18.1. Implementation Phases

Any identity management project should follow a set of well defined phases, where each phase defines discrete deliverables. The phases take the project from initiation to finally going live with a tested solution.

18.1.1. Initiation

The project's initiation phase involves identifying and gathering project background, requirements, and goals at a high level. The deliverable for this phase is a statement of work or a mission statement.

18.1.2. Definition

In the definition phase, you gather more detailed information on existing systems, determine how to integrate, describe account schemas, procedures, and other information relevant to the OpenIDM deployment. The deliverable for this phase is one or more documents that define detailed requirements for the project, and that cover project definition, the business case, use cases to solve, and functional specifications.

The definition phase should capture at least the following.

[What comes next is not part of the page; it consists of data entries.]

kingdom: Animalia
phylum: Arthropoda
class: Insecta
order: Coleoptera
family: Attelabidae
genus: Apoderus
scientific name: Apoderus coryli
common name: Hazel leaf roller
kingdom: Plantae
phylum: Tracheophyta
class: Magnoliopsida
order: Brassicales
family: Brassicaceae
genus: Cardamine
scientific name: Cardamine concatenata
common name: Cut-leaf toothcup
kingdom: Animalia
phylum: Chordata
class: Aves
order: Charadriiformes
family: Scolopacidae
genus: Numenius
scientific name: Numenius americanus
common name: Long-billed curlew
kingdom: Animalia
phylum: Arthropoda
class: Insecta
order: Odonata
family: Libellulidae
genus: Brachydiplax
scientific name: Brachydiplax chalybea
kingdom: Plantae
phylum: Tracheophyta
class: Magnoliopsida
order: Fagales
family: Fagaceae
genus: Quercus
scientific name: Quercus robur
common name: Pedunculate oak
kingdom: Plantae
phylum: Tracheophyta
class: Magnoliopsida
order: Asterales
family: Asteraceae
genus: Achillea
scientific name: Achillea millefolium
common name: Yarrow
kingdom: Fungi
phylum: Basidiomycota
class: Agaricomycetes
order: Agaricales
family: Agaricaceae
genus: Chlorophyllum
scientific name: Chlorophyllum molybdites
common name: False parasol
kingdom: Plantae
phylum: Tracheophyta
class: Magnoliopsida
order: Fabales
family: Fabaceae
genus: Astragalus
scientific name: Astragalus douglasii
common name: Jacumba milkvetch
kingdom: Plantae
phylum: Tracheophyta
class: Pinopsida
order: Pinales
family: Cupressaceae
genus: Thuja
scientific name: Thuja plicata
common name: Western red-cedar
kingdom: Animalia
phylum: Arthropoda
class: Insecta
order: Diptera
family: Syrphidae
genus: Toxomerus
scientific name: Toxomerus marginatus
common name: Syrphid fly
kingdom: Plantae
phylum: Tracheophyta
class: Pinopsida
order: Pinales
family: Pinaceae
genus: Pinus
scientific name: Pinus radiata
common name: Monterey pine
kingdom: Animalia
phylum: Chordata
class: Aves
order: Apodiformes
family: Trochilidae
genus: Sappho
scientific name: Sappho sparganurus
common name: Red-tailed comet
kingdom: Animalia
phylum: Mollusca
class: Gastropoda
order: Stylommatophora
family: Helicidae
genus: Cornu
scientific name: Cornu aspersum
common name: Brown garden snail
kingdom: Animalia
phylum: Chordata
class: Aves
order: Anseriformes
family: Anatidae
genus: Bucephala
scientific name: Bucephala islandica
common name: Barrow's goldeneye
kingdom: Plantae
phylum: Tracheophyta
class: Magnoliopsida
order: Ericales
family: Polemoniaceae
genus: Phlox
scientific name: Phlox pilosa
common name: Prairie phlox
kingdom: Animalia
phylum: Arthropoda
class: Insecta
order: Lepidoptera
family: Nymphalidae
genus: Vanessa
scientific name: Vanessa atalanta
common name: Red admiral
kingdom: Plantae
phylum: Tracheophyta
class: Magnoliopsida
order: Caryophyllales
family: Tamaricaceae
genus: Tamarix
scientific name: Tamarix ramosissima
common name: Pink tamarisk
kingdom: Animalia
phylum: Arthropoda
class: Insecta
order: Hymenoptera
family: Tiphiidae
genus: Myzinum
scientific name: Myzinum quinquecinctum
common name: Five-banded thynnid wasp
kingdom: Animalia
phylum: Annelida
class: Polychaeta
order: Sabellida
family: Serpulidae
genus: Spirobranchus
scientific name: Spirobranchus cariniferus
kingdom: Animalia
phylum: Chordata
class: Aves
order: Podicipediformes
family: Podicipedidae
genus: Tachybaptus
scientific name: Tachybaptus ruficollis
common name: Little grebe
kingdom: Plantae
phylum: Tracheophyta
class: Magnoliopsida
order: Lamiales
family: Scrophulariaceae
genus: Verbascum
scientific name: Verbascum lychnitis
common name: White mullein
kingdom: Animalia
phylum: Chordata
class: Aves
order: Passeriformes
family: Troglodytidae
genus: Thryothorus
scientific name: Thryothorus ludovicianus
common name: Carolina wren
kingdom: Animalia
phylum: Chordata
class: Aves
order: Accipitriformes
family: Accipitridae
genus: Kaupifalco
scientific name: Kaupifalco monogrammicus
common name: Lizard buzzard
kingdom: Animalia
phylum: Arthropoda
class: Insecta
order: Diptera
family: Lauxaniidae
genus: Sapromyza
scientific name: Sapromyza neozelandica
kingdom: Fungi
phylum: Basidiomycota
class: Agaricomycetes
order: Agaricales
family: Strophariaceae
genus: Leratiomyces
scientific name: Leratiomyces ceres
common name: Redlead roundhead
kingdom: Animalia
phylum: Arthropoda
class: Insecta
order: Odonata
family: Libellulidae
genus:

User Administration and Management

Procedures for managing users and accounts, who manages users, what processes look like for joiners, movers and leavers, and what is required of OpenIDM to manage users

Password Management and Password Synchronization

Procedures for managing account passwords, password policies, who manages passwords, and what is required of OpenIDM to manage passwords

Security Policy

What security policies defines for users, accounts, passwords, and access control

Target Systems

Target systems and resources with which OpenIDM must integrate. Information such as schema, attribute mappings and attribute transformation flow, credentials and other integration specific information.

Entitlement Management

Procedures to manage user access to resources, individual entitlements, grouping provisioning activities into encapsulated concepts such as roles and groups

Synchronization and Data Flow

Detailed outlines showing how identity information flows from authoritative sources to target systems, attribute transformations required

Interfaces

How to secure the REST, user and file-based interfaces, and to secure the communication protocols involved

Auditing and Reporting

Procedures for auditing and reporting, including who takes responsibility for auditing and reporting, and what information is aggregated and reported. Characteristics of reporting engines provided, or definition of the reporting engine to be integrated.

Technical Requirements

Other technical requirements for the solution such as how to maintain the solution in terms of monitoring, patch management, availability, backup, restore and recovery process. This includes any other components leveraged such as a ConnectorServer and plug-ins for password synchronization on Active Directory, or OpenDJ.

18.1.3. Design

This phase focuses on solution design including on OpenIDM and other components. The deliverables for this phase are the architecture and design documents, and also success criteria with detailed descriptions and test cases to verify when project goals have been met.

18.1.4. Build

This phase builds and tests the solution prior to moving the solution into production.

18.1.5. Production

This phase deploys the solution into production until an application steady state is reached and maintenance routines and procedures can be applied.